# WORK REQUEST
All lines of the material below that include the string "Daily" are to be copied.
■ ■ ■ ■
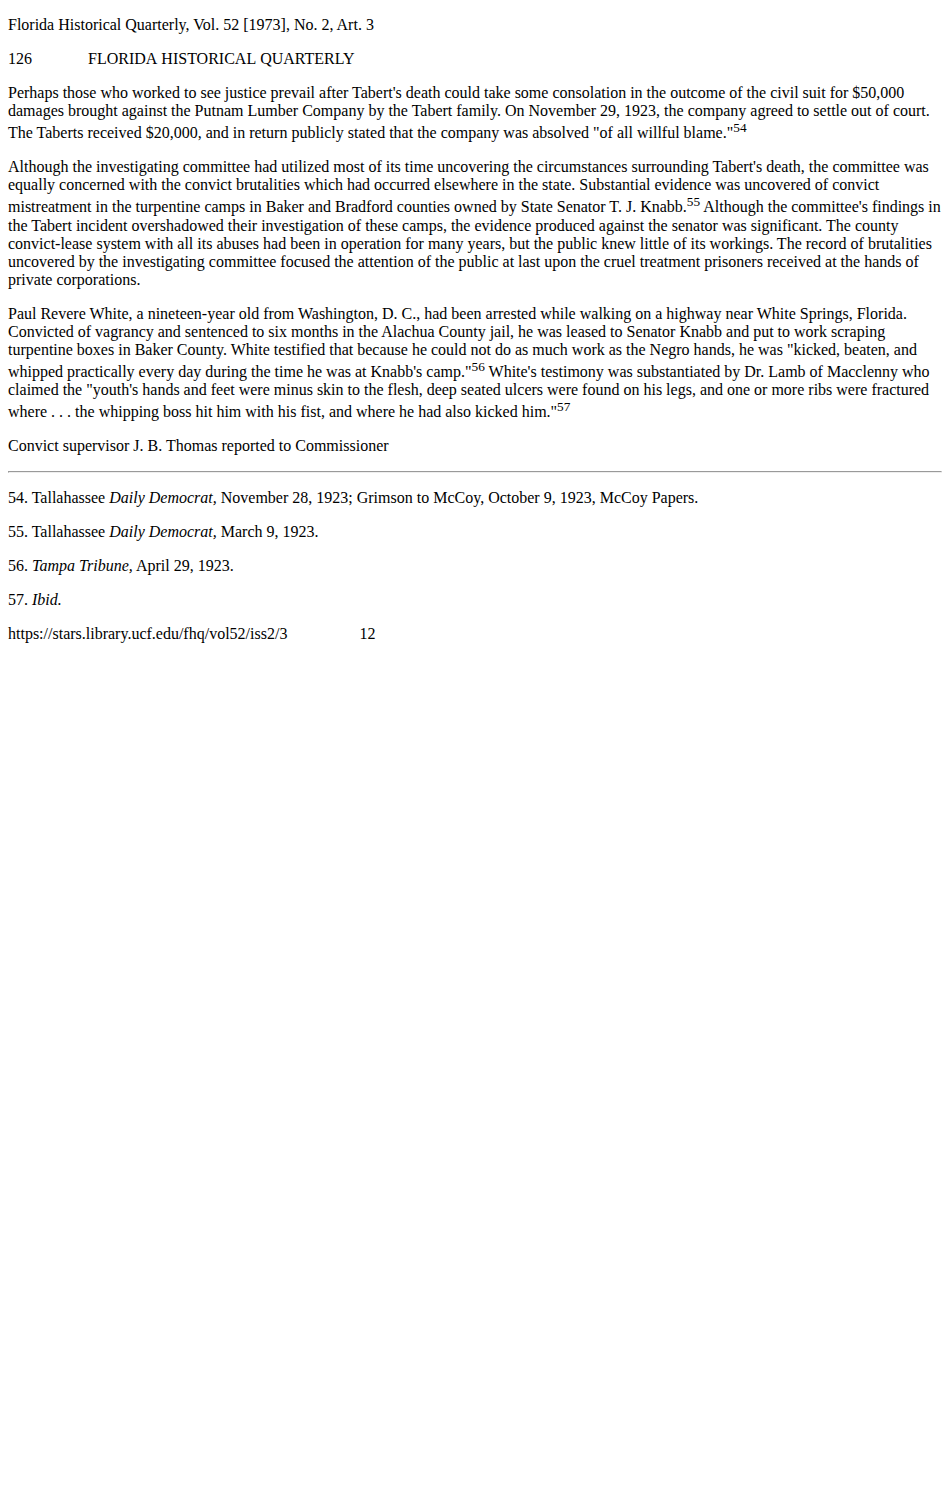Florida Historical Quarterly, Vol. 52 [1973], No. 2, Art. 3
126 FLORIDA HISTORICAL QUARTERLY
Perhaps those who worked to see justice prevail after Tabert's death could take some consolation in the outcome of the civil suit for $50,000 damages brought against the Putnam Lumber Company by the Tabert family. On November 29, 1923, the company agreed to settle out of court. The Taberts received $20,000, and in return publicly stated that the company was absolved "of all willful blame."54
Although the investigating committee had utilized most of its time uncovering the circumstances surrounding Tabert's death, the committee was equally concerned with the convict brutalities which had occurred elsewhere in the state. Substantial evidence was uncovered of convict mistreatment in the turpentine camps in Baker and Bradford counties owned by State Senator T. J. Knabb.55 Although the committee's findings in the Tabert incident overshadowed their investigation of these camps, the evidence produced against the senator was significant. The county convict-lease system with all its abuses had been in operation for many years, but the public knew little of its workings. The record of brutalities uncovered by the investigating committee focused the attention of the public at last upon the cruel treatment prisoners received at the hands of private corporations.
Paul Revere White, a nineteen-year old from Washington, D. C., had been arrested while walking on a highway near White Springs, Florida. Convicted of vagrancy and sentenced to six months in the Alachua County jail, he was leased to Senator Knabb and put to work scraping turpentine boxes in Baker County. White testified that because he could not do as much work as the Negro hands, he was "kicked, beaten, and whipped practically every day during the time he was at Knabb's camp."56 White's testimony was substantiated by Dr. Lamb of Macclenny who claimed the "youth's hands and feet were minus skin to the flesh, deep seated ulcers were found on his legs, and one or more ribs were fractured where . . . the whipping boss hit him with his fist, and where he had also kicked him."57
Convict supervisor J. B. Thomas reported to Commissioner
54. Tallahassee Daily Democrat, November 28, 1923; Grimson to McCoy, October 9, 1923, McCoy Papers.
55. Tallahassee Daily Democrat, March 9, 1923.
56. Tampa Tribune, April 29, 1923.
57. Ibid.
https://stars.library.ucf.edu/fhq/vol52/iss2/3 12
■ ■ ■ ■
# EXERCISE RESPONSE
54. Tallahassee Daily Democrat, November 28, 1923; Grimson to McCoy, October 9, 1923, McCoy Papers.
55. Tallahassee Daily Democrat, March 9, 1923.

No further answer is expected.